In the medical field, the balance between data privacy and incentive mechanisms is particularly critical. Although medical data sharing helps promote medical research, individuals may worry about their data being abused or leaked due to the high sensitivity of medical data. Therefore, traditional incentive mechanisms, such as encouraging data sharing through monetary rewards or resource allocation, may struggle to overcome people’s concerns about privacy leaks. DFL based on blockchain reward mechanisms usually relies on fixed reward blockchain points, without considering dynamic contribution evaluation, such as malicious nodes pretending to have high contributions to defraud rewards. It is a direction worth paying attention to in order to balance incentives and security while incentivizing high-contribution nodes and defending against Sybil attacks. In addition, traditional incentive mechanisms, such as contribution evaluation methods based on Shapley values, have high computational complexity and are difficult to adjust strategies in real time. It is a direction worth paying attention to in order to establish a master–slave game model between task publishing nodes and participating nodes and dynamically adjust payment budgets and contributions. In addition, existing methods such as POS consensus focus on single-round reward distribution and lack long-term incentives for node reputation and historical behavior. A hybrid incentive strategy that combines economic rewards such as tokens and non-economic incentives such as reputation levels, and a phased reward mechanism, can help encourage high-quality nodes to participate in the long term.

7. Conclusions

FL encounters various challenges, including central orchestration vulnerability in the classical client–server architecture, leading to single-point-of-failure risks. To tackle these issues, decentralized FL solutions (DFLs) have surfaced, enabling FL clients to collaborate and communicate without relying on a central server. We have aimed to offer a comprehensive, well-defined, and systematic perspective that organizes and synthesizes the existing literature and definitions, facilitating a comprehensive introduction to DFL for new researchers. This paper defines and discusses two different methods for building DFL: traditional distributed (TD-FL) methods and blockchain-based (BC-FL) methods. We extensively explored the DFL challenges covering security and privacy, communication efficiency, data and model heterogeneity, incentive mechanisms, and potential solutions. We have discussed various solutions that can mitigate these issues, such as advanced cryptographic techniques, blockchain integration, and adaptive learning models. It is important to note that our research uncovers a considerable number of diverse usage scenarios. DFL’s ability to support personalized healthcare treatments through large, distributed data sets from multiple medical institutions demonstrates its potential for improving healthcare delivery. The systematic literature review fills an important gap in understanding the current landscape of DFL in healthcare, offering valuable insights for future research and implementation efforts in securing and optimizing FL systems within the medical sector.

Funding

This research is supported by the National Key R&D Program of China Grant No. 2022ZD0116800, Shandong Provincial Natural Science Foundation No. ZR202211150015, Taishan Scholars Program No. TSQNZ20230621 and TSQN202211214, Shandong Excellent Young Scientists Fund Program (Overseas) No. 2023HWYQ-113.

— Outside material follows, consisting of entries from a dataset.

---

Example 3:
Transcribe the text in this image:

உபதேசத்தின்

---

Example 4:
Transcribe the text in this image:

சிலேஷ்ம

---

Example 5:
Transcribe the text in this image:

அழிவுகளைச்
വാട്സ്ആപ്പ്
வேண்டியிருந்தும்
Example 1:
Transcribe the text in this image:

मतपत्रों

Data Availability Statement

No new data were created or analyzed in this study.

Conflicts of Interest

The authors declare no conflicts of interest.

References

  1. Aceto, G.; Persico, V.; Pescapé, A. Industry 4.0 and health: Internet of things, big data, and cloud computing for healthcare 4.0. J. Ind. Inf. Integr. 2020, 18, 100129. [Google Scholar] [CrossRef]
  2. Guo, H.; Li, W.; Meese, C.; Nejad, M. Decentralized Electronic Health Records Management via Redactable Blockchain and Revocable IPFS. In Proceedings of the 2024 IEEE/ACM Conference on Connected Health: Applications, Systems and Engineering Technologies (CHASE), Wilmington, DE, USA, 19–21 June 2024; pp. 167–171. [Google Scholar]
  3. Chang, Y.; Fang, C.; Sun, W. A Blockchain-Based Federated Learning Method for Smart Healthcare. Comput. Intell. Neurosci. 2021, 2021, 4376418. [Google Scholar] [CrossRef] [PubMed]
  4. Carlos Ferreira, J.; Elvas, L.B.; Correia, R.; Mascarenhas, M. Enhancing EHR Interoperability and Security through Distributed Ledger Technology: A Review. Healthcare 2024, 12, 1967. [Google Scholar] [CrossRef]
  5. Yang, Q.; Liu, Y.; Chen, T.; Tong, Y. Federated machine learning: Concept and applications. ACM Trans. Intell. Syst. Technol. (TIST) 2019, 10, 1–19. [Google Scholar] [CrossRef]
  6. de Gomez, M.R.C. A Comprehensive Introduction to Healthcare Data Analytics. J. Biomed. Sustain. Healthc. Appl. 2024, 44–53. [Google Scholar]
  7. Konečnỳ, J.; McMahan, H.B.; Yu, F.X.; Richtárik, P.; Suresh, A.T.; Bacon, D. Federated learning: Strategies for improving communication efficiency. arXiv 2016, arXiv:1610.05492. [Google Scholar]
  8. Zhang, Y.; Gai, K.; Qiu, M.; Ding, K. Understanding privacy-preserving techniques in digital cryptocurrencies. In Proceedings of the Algorithms and Architectures for Parallel Processing: 20th International Conference, ICA3PP 2020, New York, NY, USA, 2–4 October 2020; Proceedings, Part III 20. pp. 3–18. [Google Scholar]
  9. Ran, A.R.; Wang, X.; Chan, P.P.; Wong, M.O.; Yuen, H.; Lam, N.M.; Chan, N.C.; Yip, W.W.; Young, A.L.; Yung, H.W.; et al. Developing a privacy-preserving deep learning model for glaucoma detection: A multicentre study with federated learning. Br. J. Ophthalmol. 2024, 108, 1114–1123. [Google Scholar] [CrossRef]
  10. Baghersalimi, S.; Teijeiro, T.; Aminifar, A.; Atienza, D. Decentralized federated learning for epileptic seizures detection in low-power wearable systems. IEEE Trans. Mob. Comput. 2023, 23, 6392–6407. [Google Scholar] [CrossRef]
  11. Heiyanthuduwage, S.R.; Altas, I.; Bewong, M.; Islam, M.Z.; Deho, O.B. Decision trees in federated learning: Current state and future opportunities. IEEE Access 2024, 12, 127943–127965. [Google Scholar] [CrossRef]
  12. Santhosh, G.; De Vita, F.; Bruneo, D.; Longo, F.; Puliafito, A. Towards trustless prediction-as-a-service. In Proceedings of the 2019 IEEE International Conference on Smart Computing (SMARTCOMP), Washington, DC, USA, 12–15 June 2019; pp. 317–322. [Google Scholar]
  13. Ma, C.; Li, J.; Ding, M.; Yang, H.H.; Shu, F.; Quek, T.Q.; Poor, H.V. On safeguarding privacy and security in the framework of federated learning. IEEE Netw. 2020, 34, 242–248. [Google Scholar] [CrossRef]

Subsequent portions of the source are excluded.